Ein Aufwärtstrend besteht aus höheren Hochs und höheren Tiefs, ein Abwärtstrend aus dem Gegenteil. Die Definition ist einfach, ihre Anwendung in Echtzeit nicht.

1 Min. Lesezeit Zuletzt geprüft: 2026-09-04

Die gängige Definition ist mechanisch. Steigt jedes neue Hoch über das vorherige und liegt jedes neue Tief über dem vorherigen, spricht man von einem Aufwärtstrend. Umgekehrt vom Abwärtstrend.

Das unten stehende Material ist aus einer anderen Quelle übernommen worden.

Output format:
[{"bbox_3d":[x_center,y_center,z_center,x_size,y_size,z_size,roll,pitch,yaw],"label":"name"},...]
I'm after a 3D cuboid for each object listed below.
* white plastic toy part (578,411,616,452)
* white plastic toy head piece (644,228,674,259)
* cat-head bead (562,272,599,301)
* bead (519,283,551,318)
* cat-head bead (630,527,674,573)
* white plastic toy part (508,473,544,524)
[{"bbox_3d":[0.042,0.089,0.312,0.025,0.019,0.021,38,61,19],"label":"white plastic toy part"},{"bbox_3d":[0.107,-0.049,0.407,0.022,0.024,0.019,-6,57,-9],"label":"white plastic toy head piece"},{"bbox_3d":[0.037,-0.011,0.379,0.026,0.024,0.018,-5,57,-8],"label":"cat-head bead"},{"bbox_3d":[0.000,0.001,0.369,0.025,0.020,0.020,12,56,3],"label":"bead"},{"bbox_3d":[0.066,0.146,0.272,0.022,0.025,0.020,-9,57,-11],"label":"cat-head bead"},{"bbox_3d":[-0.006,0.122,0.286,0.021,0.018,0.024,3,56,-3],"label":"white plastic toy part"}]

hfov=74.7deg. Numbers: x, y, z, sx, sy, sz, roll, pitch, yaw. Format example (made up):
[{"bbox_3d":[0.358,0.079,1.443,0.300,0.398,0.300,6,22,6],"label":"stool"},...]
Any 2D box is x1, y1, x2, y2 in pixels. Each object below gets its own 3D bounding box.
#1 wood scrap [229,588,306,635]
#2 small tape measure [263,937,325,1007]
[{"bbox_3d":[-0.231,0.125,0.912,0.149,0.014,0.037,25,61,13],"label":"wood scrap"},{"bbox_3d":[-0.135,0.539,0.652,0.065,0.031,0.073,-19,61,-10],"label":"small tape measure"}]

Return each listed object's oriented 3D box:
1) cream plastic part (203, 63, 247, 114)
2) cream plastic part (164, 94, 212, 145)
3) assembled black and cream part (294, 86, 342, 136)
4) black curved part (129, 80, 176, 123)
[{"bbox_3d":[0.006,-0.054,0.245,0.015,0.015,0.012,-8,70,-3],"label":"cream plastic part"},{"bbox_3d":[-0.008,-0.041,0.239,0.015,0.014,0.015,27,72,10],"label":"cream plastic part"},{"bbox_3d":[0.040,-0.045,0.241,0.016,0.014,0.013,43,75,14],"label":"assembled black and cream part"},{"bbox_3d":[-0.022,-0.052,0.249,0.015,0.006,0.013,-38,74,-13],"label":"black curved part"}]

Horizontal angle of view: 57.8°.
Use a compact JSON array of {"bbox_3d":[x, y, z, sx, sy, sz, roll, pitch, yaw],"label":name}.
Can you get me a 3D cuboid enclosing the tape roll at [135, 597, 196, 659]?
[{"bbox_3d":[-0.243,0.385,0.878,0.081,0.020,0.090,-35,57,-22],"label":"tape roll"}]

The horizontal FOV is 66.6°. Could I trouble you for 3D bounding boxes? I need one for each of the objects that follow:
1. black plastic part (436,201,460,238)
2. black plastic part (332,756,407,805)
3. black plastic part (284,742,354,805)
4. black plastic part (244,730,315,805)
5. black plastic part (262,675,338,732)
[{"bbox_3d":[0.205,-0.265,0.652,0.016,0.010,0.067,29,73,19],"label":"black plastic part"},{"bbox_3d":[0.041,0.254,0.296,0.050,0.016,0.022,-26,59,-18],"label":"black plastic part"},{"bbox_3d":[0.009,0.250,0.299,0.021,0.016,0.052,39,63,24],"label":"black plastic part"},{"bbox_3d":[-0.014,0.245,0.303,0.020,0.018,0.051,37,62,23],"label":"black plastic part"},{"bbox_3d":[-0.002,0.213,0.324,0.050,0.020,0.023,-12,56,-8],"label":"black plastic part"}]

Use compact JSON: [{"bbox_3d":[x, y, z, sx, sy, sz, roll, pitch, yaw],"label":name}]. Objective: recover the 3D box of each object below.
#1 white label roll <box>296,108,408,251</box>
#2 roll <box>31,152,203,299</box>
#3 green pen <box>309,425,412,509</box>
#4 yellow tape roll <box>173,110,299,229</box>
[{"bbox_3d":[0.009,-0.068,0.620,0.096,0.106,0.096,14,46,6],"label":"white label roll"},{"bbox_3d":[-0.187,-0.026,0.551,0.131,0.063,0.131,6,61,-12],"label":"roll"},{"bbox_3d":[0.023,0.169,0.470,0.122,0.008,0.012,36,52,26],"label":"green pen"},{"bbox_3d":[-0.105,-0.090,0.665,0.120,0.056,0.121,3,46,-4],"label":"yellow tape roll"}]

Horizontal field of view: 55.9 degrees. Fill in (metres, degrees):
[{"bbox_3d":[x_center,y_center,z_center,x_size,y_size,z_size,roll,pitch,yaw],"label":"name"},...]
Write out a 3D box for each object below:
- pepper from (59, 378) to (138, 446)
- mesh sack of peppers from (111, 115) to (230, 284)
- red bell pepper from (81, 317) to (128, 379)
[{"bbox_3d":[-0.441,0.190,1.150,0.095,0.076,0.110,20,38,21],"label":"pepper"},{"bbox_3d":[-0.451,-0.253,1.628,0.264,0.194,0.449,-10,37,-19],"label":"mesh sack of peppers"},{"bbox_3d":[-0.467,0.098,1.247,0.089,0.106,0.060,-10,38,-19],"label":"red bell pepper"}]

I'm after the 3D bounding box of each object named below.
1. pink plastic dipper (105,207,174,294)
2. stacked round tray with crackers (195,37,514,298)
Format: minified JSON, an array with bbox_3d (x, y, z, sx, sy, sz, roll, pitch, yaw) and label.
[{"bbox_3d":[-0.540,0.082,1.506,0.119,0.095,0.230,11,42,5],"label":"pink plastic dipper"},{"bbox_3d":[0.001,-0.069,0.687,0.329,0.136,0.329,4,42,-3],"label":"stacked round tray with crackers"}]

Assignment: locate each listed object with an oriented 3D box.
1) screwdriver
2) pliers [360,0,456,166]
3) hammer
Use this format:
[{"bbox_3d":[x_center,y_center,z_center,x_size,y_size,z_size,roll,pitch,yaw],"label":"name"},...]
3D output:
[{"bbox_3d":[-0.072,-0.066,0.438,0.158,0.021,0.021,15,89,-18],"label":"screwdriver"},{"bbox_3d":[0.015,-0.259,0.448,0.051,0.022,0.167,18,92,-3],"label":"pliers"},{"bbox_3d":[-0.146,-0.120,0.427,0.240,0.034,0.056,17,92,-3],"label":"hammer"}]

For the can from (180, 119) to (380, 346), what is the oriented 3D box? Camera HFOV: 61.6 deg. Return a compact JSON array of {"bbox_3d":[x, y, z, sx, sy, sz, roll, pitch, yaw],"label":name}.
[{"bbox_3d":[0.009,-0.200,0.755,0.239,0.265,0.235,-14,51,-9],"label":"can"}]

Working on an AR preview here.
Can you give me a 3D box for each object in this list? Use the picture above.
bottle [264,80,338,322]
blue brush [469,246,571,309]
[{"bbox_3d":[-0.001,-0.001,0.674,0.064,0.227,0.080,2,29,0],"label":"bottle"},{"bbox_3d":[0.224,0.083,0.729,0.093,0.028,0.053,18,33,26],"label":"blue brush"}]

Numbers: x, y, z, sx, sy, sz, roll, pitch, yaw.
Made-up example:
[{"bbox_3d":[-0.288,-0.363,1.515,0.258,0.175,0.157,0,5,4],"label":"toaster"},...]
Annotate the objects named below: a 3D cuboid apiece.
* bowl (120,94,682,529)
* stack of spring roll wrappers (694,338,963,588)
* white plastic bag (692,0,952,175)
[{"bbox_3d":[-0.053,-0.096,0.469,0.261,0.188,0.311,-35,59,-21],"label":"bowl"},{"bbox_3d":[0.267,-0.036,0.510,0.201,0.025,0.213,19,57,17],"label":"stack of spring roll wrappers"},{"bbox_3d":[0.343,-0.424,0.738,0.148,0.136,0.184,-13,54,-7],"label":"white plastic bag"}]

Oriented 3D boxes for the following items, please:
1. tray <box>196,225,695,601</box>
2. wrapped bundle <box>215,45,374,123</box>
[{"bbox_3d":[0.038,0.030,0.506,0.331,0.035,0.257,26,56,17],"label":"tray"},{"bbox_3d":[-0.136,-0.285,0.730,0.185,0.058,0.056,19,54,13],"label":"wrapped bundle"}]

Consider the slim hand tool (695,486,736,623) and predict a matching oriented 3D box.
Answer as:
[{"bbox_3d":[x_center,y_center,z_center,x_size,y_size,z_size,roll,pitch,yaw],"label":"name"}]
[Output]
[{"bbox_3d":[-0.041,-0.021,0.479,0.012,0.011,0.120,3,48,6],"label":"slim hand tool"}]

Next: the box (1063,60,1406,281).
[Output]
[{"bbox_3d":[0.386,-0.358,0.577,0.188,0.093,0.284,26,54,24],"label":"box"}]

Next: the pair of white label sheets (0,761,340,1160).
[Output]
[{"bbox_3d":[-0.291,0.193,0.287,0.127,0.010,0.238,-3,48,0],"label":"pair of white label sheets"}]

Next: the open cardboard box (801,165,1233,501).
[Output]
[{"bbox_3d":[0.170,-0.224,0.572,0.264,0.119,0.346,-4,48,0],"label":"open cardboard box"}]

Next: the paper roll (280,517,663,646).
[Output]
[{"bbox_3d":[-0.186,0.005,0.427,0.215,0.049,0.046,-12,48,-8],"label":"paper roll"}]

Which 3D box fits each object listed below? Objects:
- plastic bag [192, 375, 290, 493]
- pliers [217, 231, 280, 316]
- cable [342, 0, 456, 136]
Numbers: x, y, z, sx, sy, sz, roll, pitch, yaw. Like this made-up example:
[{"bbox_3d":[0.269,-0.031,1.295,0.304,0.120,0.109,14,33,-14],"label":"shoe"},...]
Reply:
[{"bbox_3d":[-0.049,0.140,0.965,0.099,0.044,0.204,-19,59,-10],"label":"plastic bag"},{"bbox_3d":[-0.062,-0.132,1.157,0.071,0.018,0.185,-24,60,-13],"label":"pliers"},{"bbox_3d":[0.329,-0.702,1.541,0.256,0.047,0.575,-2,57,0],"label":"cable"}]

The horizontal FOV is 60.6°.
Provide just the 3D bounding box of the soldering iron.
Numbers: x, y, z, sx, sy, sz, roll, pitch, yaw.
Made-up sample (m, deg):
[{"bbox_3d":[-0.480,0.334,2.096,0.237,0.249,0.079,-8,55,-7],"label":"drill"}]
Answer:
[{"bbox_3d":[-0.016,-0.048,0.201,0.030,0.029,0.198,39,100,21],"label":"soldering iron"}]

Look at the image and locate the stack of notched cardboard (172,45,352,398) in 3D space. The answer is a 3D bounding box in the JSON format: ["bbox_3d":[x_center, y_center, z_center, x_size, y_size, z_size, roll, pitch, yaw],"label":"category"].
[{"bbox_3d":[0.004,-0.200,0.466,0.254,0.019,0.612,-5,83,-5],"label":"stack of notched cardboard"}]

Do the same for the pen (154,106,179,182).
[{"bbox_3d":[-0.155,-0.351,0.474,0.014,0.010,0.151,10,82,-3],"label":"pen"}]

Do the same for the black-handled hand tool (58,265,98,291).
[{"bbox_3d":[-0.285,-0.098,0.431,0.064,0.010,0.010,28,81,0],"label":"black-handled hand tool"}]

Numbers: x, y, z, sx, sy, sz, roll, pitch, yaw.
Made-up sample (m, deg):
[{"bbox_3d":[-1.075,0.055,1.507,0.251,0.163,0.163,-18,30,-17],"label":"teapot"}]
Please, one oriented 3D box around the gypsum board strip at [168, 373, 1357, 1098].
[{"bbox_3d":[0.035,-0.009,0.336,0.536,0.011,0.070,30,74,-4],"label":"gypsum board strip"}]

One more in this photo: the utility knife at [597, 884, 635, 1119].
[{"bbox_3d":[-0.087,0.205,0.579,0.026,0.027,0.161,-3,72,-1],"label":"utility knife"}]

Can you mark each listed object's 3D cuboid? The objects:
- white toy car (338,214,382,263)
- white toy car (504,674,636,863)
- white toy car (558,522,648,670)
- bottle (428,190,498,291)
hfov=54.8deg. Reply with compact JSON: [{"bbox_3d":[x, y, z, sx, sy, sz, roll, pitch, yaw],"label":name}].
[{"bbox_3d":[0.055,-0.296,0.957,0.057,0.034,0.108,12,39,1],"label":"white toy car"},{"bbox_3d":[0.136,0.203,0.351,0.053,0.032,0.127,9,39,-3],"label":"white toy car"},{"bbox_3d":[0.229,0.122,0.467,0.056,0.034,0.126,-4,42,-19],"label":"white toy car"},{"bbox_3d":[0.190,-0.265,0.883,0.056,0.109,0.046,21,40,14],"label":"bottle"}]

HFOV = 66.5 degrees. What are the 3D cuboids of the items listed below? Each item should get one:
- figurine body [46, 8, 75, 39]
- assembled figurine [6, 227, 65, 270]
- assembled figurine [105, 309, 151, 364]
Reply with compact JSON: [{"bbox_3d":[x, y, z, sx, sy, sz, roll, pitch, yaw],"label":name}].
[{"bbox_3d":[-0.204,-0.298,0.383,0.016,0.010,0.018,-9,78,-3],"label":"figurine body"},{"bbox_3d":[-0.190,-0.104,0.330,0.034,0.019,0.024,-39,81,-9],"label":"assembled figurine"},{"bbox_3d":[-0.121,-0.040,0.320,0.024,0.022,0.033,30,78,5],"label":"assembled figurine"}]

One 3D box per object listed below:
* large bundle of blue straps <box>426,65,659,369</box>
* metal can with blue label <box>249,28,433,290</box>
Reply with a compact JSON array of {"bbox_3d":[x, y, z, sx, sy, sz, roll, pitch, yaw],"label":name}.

Der Vorteil dieser Definition ist, dass sie eindeutig ist. Du kannst nachzählen. Damit unterscheidet sie sich von vielem, was sonst über Charts erzählt wird.

Ihr Nachteil zeigt sich in Echtzeit. Du weißt erst, dass ein Hoch ein Hoch war, wenn der Kurs wieder gefallen ist. Jede Trendaussage hinkt also der Bewegung hinterher, und wie stark, hängt vom gewählten Zeitrahmen ab.

Nützlich ist der Trendbegriff vor allem für eine Frage: Bewege ich mich mit der übergeordneten Richtung oder gegen sie? Gegen eine übergeordnete Richtung zu handeln ist nicht unmöglich, aber schwerer, und das sollte man wissen.

Wird aus der Beobachtung eines Trends eine systematische Strategie, landet man bei Momentum und Trendfolge, einem der am besten erforschten Muster der gesamten Finanzliteratur.

Drei Sätze zum Mitnehmen

  • Höhere Hochs und höhere Tiefs, das ist die gesamte Definition.
  • Ein Trend wird immer erst im Nachhinein erkennbar.
  • Dass ein Trend besteht, ist Vergangenheit. Dass er anhält, ist eine Behauptung.

Hast du es verstanden?

Wie ist ein Aufwärtstrend definiert?

Durch aufeinanderfolgend höhere Hochs und höhere Tiefs.

Warum hinkt jede Trendaussage hinterher?

Weil ein Extrempunkt erst nach einer Gegenbewegung als solcher erkennbar ist.

Welcher Trendeffekt ist empirisch am besten belegt?

Momentum über mittlere Zeiträume, allerdings mit starken Einbrüchen in Wendephasen.